To date, there’s been no significant investigation into the rendition program, but not for lack of effort on Verla Insko’s part. In 2007, the Democratic state representative, introduced the first and only bill to address the post-9/11 rendition and torture program.

Insko introduced the bill after unsuccessfully calling for a state investigation following the 2005 NYT report, she testified last week. Insko and a group of legislators wrote to Robin Pendergraft, the director of the State Bureau of Investigation, asking for an immediate examination of Aero’s activities; Pendergraft said she lacked jurisdiction. The group then wrote to Attorney General Roy Cooper; Cooper also responded with concerns about a lack of jurisdiction.

The bill would have amended state law to identify torture and kidnapping as felonies, give the state jurisdiction to investigate, and empower the convening of a grand jury to investigate the program. It never received a vote.

“Unfortunately, our state government has never summoned the political will to investigate allegations of torture-related rendition flights or to ban them from public North Carolina airports,” Insko said. “I urge you to call upon our governor and attorney general to investigate cases in which Aero Contractors was involved.”

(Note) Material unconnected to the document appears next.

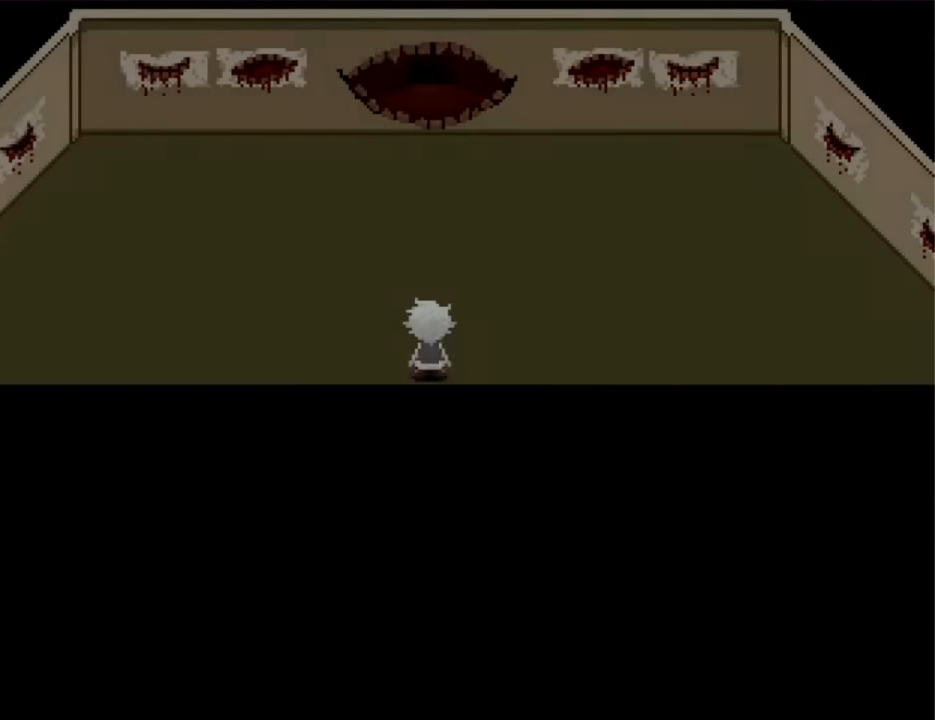
{"keys": ["up"], "events": []}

The role of both the Kinston and Johnston County airports is significant. Both are publicly operated political subdivisions of the state; according to Weismann, North Carolina extended credit to Aero to construct a hangar at the Global TransPark in Kinston, and Johnston County provided the company with permits for construction work and conducted safety inspections on its premises.

“Aero could not exist but for engaging in contracts and other transactions with the Johnston County airport,” Weismann said. “It relies on the public airport for permits and inspections, and so of course our tax dollars are very much implicated in facilitating these flights and the torture.”

In 2014, North Carolina Stop Torture Now delivered a letter to then-governor McCrory’s office asking him to launch an SBI probe into the program and calling on Johnston County commissioners to ban the company. Commissioners turned down the group’s request. One told The News & Observer: “I’m not going to touch that thing, not as long as they are a good job provider.”

NCIT says it also invited Aero Contractors, the Johnston County Airport Authority, and Burr, Attorney General Josh Stein, and former governors Easley, Perdue, and McCrory to testify last week, but all refused. Cowger says Cooper was asked to send a representative to the meeting but declined. (Cooper’s office did not respond to an email seeking comment.)

Aero did not respond to a request for comment. A decade ago, Aero’s president, Norman Richardson—”a North Carolina businessman who once ran a truck stop restaurant called Stormin’ Norman’s”—told the Times, “Most of the work we do is for the government. It’s on the basis that we can’t say anything about it.”

The commission hopes to publish a report detailing its findings next summer, Cowger says, and use that to raise awareness about the rendition program and push state and county officials to act.